Inde Navarrette plays Nikki before and after the wish, and the distance between them is the film's terror. Before, she is the sarcastic intelligence at the center of the store. After, she is a creature whose self has been replaced by demand. Navarrette doesn't soften the transition. The critics reaching for Isabelle Adjani in Possession as a comparison aren't reaching. Michael Johnston plays Bear, the wisher, with the harder assignment. He has to remain recognizable as the same recessive young man who couldn't ask the question out loud, even as his choices accumulate into something monstrous. He stays small. He never becomes a villain in the conventional shape. The film refuses to let him.

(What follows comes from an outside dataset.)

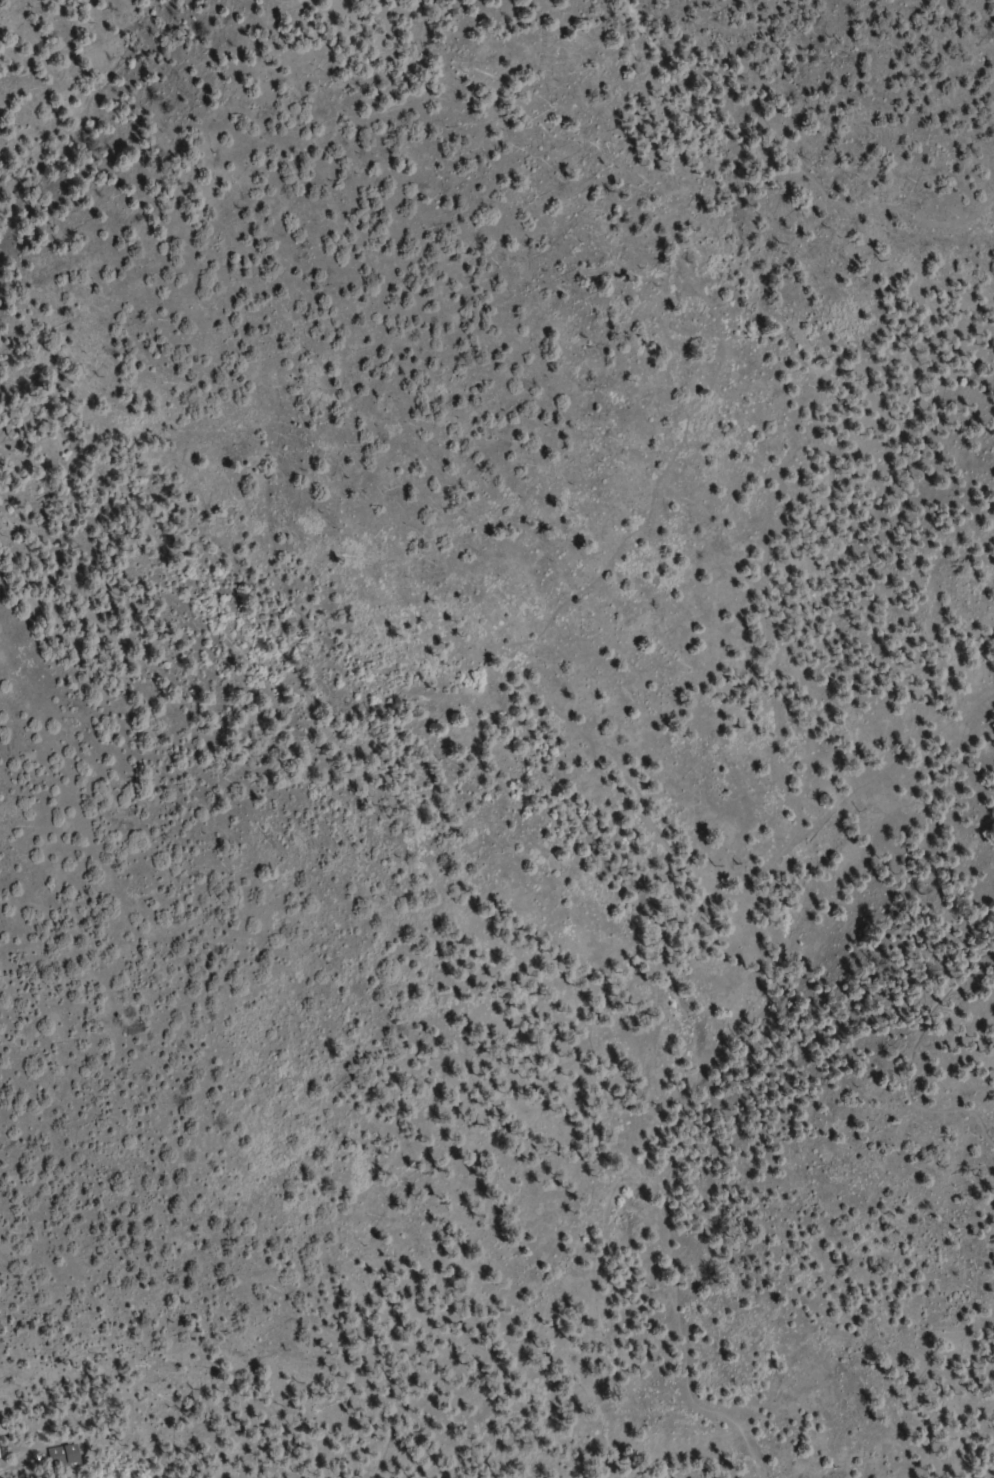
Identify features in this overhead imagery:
road: (751, 857)
road: (679, 1317)
building: (0, 1446)
building: (66, 1456)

Taylor Clemons photographs the music store as a closed economy of fluorescent light and worn vinyl. Interiors don't perform charm. They perform the limited horizon of the protagonist's life. Rock Burwell's score sits low, more drone than melody. It doesn't telegraph dread. It hums beneath the action the way obsession does. Production designer Vivian Gray builds Bear's apartment as a museum of refused contact. Barker, who edits the film himself, cuts to an off-kilter rhythm. Jump scares drop three frames after the obvious mark. Comedy beats land where horror was building. The pacing itself argues that obsession does not conform to genre conventions.
The film refuses the inversion lazier horror would reach for. Barker does not tell this story from Nikki's perspective. The camera stays with Bear. The audience is never permitted to romanticize his predicament. He made a choice. He took her consent and traded it for an outcome. The film treats the wish as the act, not a magical bystander to fate. The toy is never mythologized. It is just the mechanism by which an intention becomes the world. This is the moral architecture genre rarely musters. The protagonist is the perpetrator. His interior life does not redeem his action.
Where the film slightly strains is in its third-act ambition. Barker, who came up making viral YouTube horror, has instincts that occasionally pull toward the maximalist set piece. A late sequence in the music store reaches for canonical horror imagery and finds it. The reach is impressive. The intimacy of the first hour was more original. The genre-tradition payoff satisfies but is more conventional than what came before.
Focus Features bought this seven-hundred-fifty-thousand-dollar film for fifteen million, and the math is justified by what's on screen. The film understands its own subject. It is not a film about a young man unlucky enough to get what he asked for. It is a film about how easily wanting becomes taking. The horror isn't the wish granted. The horror is the wish itself.